Unfunded students are cut off from these benefits.
“We have zero benefits. If you want to be on the health plan, you have to pay from your pocket a good amount of money,” Almosa said. “But when you’re funded, it comes as a bonus as well that you do get health care.”
When teaching assistantships do, by chance, open up, they can change an unfunded student’s entire semester.
After spending her first semester without funding, Almosa lucked into a teaching assistantship in the spring semester after a professor’s longtime TA received their doctorate and graduated.
The timing couldn’t have been more perfect: just a few weeks ago, Almosa had a baby. As a University employee, she was able to take six weeks of paid parental leave.
“I’m grateful that this semester I had this opportunity,” Almosa said. “I’m only imagining: if I didn’t have this position, what would I be doing?”
Many programs, like the Department of Chemistry, guarantee funding to all graduate students in good academic standing. Others, like the Department of Computer Science and Engineering, guarantee full funding for Ph.D. students. Most commonly, applicants are told that they will have opportunities for funding through assistantships and fellowships, with no guarantees.
Funding rates and a program’s stipend are often deciding factors in a competitive application process. By not guaranteeing funding for all students, or by providing mixed messages, we drive away applicants who can’t forgo their income for anywhere from a semester to several years.
Despite the flaws in the graduate assistantship funding model — particularly in its failure to provide guaranteed benefits and encourage marginalized applicants — it does allow many graduate students to pursue a fully-funded education.

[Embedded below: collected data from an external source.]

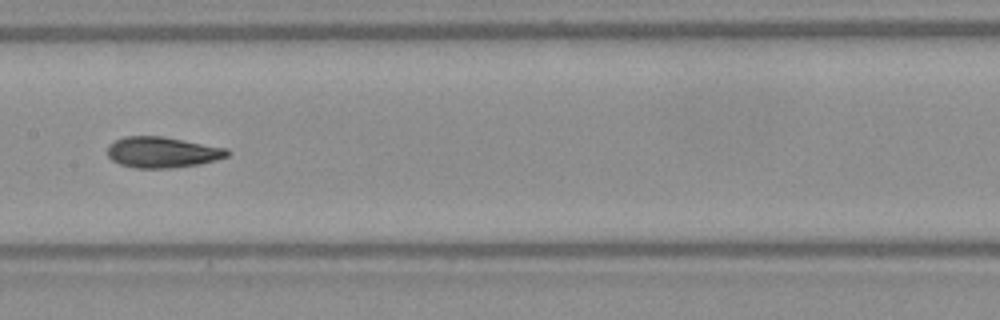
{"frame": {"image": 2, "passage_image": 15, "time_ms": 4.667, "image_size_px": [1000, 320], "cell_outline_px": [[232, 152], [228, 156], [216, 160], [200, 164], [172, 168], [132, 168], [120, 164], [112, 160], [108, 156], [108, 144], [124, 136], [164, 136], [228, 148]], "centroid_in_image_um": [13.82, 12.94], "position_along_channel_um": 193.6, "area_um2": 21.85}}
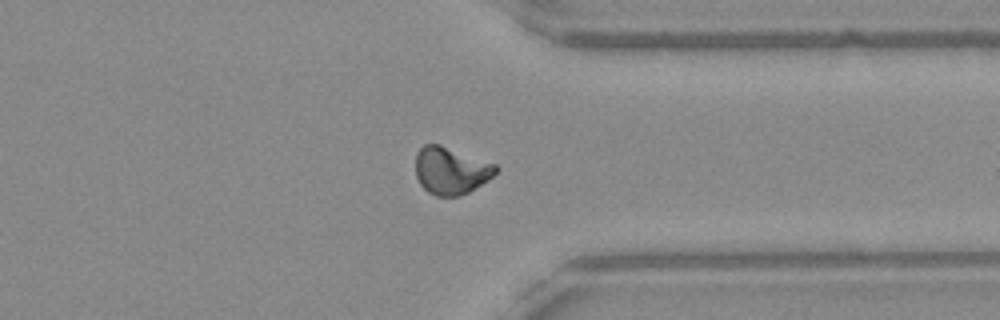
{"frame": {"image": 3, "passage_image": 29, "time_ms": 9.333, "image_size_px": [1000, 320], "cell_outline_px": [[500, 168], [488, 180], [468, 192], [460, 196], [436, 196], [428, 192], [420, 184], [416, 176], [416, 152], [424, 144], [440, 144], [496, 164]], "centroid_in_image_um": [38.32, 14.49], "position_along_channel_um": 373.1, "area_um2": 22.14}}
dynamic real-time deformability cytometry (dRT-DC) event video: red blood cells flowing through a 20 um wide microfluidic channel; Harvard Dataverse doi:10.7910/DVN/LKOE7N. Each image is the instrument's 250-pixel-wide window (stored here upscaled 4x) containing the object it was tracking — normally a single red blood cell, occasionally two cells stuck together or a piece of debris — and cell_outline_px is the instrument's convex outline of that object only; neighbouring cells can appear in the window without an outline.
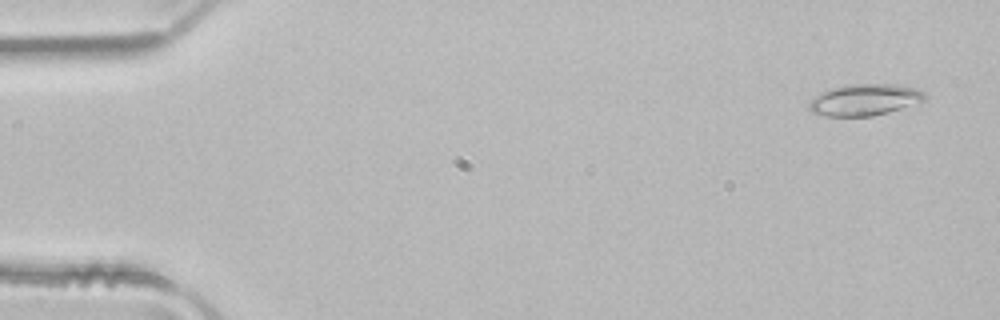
{"species": "common noctule bat (a hibernating species)", "species_latin": "Nyctalus noctula", "temperature_condition": "room temperature", "stored_images_in_passage": 4, "camera_frame_rate_fps": 3000, "um_per_image_px": 0.085, "animal": {"sex": "male", "body_mass_g": 21.5, "forearm_length_mm": 52.0}, "frame": {"image": 1, "passage_image": 1, "time_ms": 0.0, "image_size_px": [1000, 320], "cell_outline_px": [[928, 96], [924, 100], [888, 112], [872, 116], [824, 116], [812, 112], [808, 108], [808, 104], [820, 92], [852, 84], [896, 84], [916, 88], [924, 92]], "centroid_in_image_um": [73.5, 8.48], "position_along_channel_um": 11.5, "area_um2": 20.98}}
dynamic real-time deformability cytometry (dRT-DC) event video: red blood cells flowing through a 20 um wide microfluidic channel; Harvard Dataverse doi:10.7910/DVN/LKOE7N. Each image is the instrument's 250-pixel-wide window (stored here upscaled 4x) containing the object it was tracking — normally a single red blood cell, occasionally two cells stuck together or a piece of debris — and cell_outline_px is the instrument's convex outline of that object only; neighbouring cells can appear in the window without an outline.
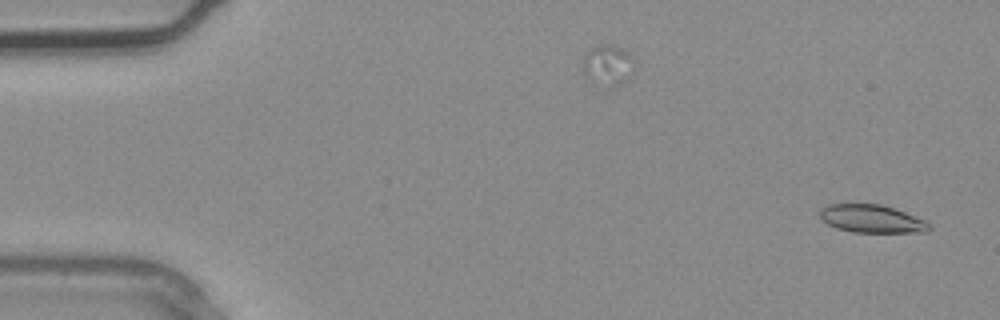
{"species": "common noctule bat (a hibernating species)", "species_latin": "Nyctalus noctula", "temperature_condition": "warm", "stored_images_in_passage": 3, "camera_frame_rate_fps": 3000, "um_per_image_px": 0.085, "animal": {"sex": "male", "body_mass_g": 20.4}, "frame": {"image": 1, "passage_image": 1, "time_ms": 0.0, "image_size_px": [1000, 320], "cell_outline_px": [[932, 228], [928, 232], [852, 232], [836, 228], [820, 220], [820, 212], [828, 204], [880, 204], [904, 212], [924, 220], [932, 224]], "centroid_in_image_um": [74.11, 18.61], "position_along_channel_um": 10.9, "area_um2": 17.74}}
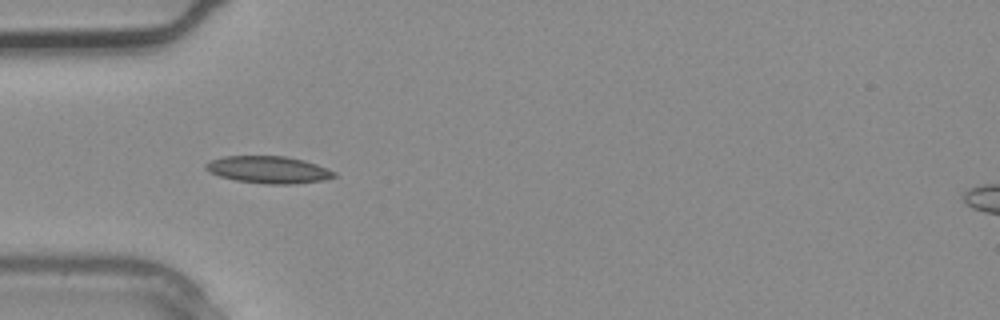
{"frame": {"image": 2, "passage_image": 3, "time_ms": 0.667, "image_size_px": [1000, 320], "cell_outline_px": [[336, 176], [324, 180], [292, 184], [264, 184], [236, 180], [220, 176], [204, 168], [204, 164], [212, 160], [224, 156], [284, 156], [304, 160], [328, 168], [336, 172]], "centroid_in_image_um": [22.85, 14.42], "position_along_channel_um": 62.2, "area_um2": 20.23}}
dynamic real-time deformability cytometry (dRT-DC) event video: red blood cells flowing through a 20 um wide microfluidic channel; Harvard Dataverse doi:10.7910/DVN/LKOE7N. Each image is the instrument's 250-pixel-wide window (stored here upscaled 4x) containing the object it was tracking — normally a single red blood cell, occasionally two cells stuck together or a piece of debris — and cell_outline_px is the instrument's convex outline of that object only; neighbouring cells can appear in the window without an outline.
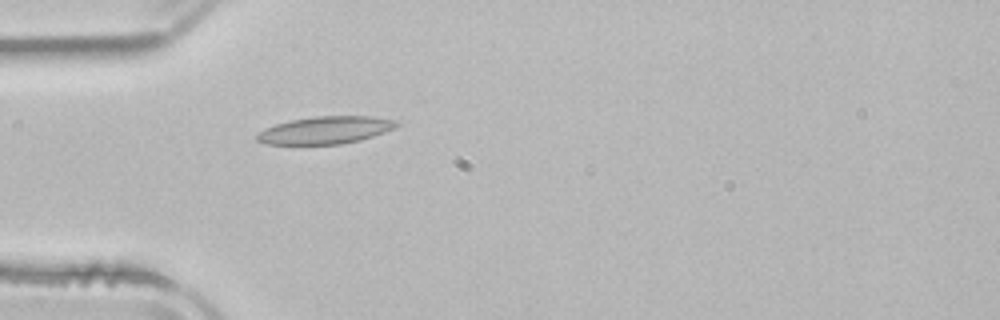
{"species": "common noctule bat (a hibernating species)", "species_latin": "Nyctalus noctula", "temperature_condition": "room temperature", "stored_images_in_passage": 3, "camera_frame_rate_fps": 3000, "um_per_image_px": 0.085, "animal": {"sex": "male", "body_mass_g": 21.5, "forearm_length_mm": 52.0}, "frame": {"image": 1, "passage_image": 3, "time_ms": 3.0, "image_size_px": [1000, 320], "cell_outline_px": [[400, 124], [396, 128], [360, 140], [340, 144], [264, 144], [256, 140], [256, 136], [260, 132], [276, 124], [292, 120], [312, 116], [372, 116], [396, 120]], "centroid_in_image_um": [27.7, 11.06], "position_along_channel_um": 57.3, "area_um2": 22.2}}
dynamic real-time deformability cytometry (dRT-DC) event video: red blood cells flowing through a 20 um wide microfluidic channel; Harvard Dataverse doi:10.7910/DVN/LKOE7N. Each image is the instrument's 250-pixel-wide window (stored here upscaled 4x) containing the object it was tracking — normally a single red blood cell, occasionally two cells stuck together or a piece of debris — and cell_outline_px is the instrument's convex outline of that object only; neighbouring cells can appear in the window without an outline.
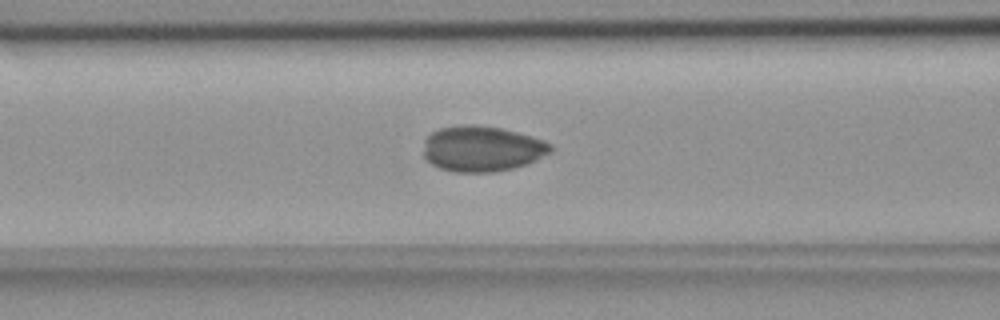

Such funding means a lessened burden on the student, who will have less long-term debt and be less likely to leave the program due to financial insecurity. It increases the availability of graduate education to lower-income applicants, people with children or other caregiving responsibilities, international students and the ever-growing number of people who already have student loan debt from their undergraduate degrees and probably aren’t looking for any more.
So, why shouldn’t full funding be guaranteed for every single graduate student?
Almosa and other MA students have spoken with people in their department. Responses from professors are almost universally supportive. They express regret she and other MA students aren’t funded. They wish it could change. They know it’s unfair.
“But at the same time, I kind of wonder: so whose hands is this decision in?” Almosa said. “We’re only a couple of students. Why can’t this change?”